In other action, the council:
• Authorized John DeSha, the city’s director of public works, to submit an application for $50,000 to update the city’s comprehensive plan through the New Mexico Department of Finance and Administration. The plan was last updated in 2018.
• Awarded a construction management contractd to Molzen Corbin, an Albuquerque-based engineering firm, for $48,500 to manage the Kolgore Avenue Rehabilitation Project, which is replacing pavement on Kilgore Avenue from New Mexico Route 88 and 18th Street.

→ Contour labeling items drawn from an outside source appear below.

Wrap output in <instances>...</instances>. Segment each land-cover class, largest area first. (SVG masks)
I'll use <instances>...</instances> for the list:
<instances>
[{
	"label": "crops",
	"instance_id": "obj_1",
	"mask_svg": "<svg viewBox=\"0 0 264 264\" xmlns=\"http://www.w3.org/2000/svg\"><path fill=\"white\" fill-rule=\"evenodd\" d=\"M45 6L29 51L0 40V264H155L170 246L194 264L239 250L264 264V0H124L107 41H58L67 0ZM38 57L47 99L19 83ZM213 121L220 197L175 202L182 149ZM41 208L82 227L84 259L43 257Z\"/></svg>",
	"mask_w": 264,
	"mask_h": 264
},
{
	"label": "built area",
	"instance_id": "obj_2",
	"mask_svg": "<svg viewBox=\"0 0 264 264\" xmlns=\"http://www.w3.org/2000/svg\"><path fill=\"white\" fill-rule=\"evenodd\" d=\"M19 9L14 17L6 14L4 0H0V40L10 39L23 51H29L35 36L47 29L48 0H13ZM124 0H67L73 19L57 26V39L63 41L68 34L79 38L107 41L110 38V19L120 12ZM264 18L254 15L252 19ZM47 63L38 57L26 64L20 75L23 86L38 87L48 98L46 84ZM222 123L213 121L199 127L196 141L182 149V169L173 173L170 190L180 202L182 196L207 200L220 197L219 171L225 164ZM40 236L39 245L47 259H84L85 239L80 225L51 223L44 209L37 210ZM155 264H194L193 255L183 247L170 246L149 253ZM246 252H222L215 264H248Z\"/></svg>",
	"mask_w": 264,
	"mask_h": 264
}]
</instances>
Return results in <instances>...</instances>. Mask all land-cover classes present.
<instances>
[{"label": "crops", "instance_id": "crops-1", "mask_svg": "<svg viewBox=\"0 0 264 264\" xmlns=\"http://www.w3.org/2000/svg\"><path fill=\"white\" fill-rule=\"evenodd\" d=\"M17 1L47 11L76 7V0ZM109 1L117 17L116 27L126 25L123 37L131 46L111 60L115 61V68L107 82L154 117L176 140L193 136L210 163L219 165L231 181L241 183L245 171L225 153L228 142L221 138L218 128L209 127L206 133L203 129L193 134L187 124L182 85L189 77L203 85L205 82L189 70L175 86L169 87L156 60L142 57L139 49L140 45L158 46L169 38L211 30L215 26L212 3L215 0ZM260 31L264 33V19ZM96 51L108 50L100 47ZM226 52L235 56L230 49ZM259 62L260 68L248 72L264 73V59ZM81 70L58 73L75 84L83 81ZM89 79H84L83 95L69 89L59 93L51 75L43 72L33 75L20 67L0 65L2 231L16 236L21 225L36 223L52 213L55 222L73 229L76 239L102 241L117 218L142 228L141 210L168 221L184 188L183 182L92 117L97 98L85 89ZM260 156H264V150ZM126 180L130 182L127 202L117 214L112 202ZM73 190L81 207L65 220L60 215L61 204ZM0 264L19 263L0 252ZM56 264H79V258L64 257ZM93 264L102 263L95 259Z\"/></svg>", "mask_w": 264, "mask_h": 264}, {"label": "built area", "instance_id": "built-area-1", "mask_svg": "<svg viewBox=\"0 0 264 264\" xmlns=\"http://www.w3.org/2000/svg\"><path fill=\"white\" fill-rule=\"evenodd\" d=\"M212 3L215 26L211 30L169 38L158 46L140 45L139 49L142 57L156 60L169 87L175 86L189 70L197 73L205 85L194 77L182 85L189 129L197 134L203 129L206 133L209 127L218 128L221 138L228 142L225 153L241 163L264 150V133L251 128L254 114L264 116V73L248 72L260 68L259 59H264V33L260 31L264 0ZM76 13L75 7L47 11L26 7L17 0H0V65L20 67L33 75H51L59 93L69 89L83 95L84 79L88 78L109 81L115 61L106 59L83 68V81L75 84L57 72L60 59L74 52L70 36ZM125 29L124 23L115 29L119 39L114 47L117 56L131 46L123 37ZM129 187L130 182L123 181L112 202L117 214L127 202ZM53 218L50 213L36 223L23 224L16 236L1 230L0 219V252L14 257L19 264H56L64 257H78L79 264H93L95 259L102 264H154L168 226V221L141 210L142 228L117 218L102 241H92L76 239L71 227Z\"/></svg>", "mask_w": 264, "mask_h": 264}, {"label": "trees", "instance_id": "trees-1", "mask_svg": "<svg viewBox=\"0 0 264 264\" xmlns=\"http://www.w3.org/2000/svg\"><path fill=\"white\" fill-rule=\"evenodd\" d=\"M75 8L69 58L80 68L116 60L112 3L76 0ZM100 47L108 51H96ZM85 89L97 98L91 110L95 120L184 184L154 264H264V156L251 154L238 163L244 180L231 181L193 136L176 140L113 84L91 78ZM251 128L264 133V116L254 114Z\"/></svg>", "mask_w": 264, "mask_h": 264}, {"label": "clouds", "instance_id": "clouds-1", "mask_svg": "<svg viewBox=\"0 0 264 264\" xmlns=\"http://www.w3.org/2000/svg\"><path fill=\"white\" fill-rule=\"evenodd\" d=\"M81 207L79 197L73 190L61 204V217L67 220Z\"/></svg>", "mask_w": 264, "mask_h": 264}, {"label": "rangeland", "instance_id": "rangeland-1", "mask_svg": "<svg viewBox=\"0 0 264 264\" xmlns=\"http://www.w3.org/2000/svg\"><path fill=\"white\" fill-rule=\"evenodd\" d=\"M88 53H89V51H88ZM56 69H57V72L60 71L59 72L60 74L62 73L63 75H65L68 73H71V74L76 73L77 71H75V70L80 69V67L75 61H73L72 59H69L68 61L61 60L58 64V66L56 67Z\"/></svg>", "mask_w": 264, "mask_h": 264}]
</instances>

• Authorized the city public works department to apply for $41,884.79 in state funds for improvements to Fifth Street between Main Street to State Route 88. The funds from the state Department of Transportation would be matched by $13,961.60, bringing the total project cost to $55,846.
• Approved state funding for a security gate at the Portales airport totaling $29,000, with no cost to the city.
• Approved an annual non-exclusive use agreement between the city and the Roosevelt County Little League for use of ball fields at Rotary, Lindsey and Morrison parks.
• Approved the release of a request for proposals for operation and maintenance of the Portales Animal Shelter.
• Declared three properties in two locations as “a menace to public comfort, health and safety,” and gave owners until April 19 to clean up the properties before the city comes in to conduct demolition, and cleanup operations. The properties include a dilapidated mobile home in the 200 block of 10th Street, and two plots located in the 1600 block of Fir Street, which city inspectors found to be “covered with ruins, rubbish, wreckage, or debris.” Melvin Hightower, owner of all three properties, said the city’s deadline will not give him time to complete the clearing operations. City officials assured Hightower they would work with him as long as he demonstrates a good faith effort.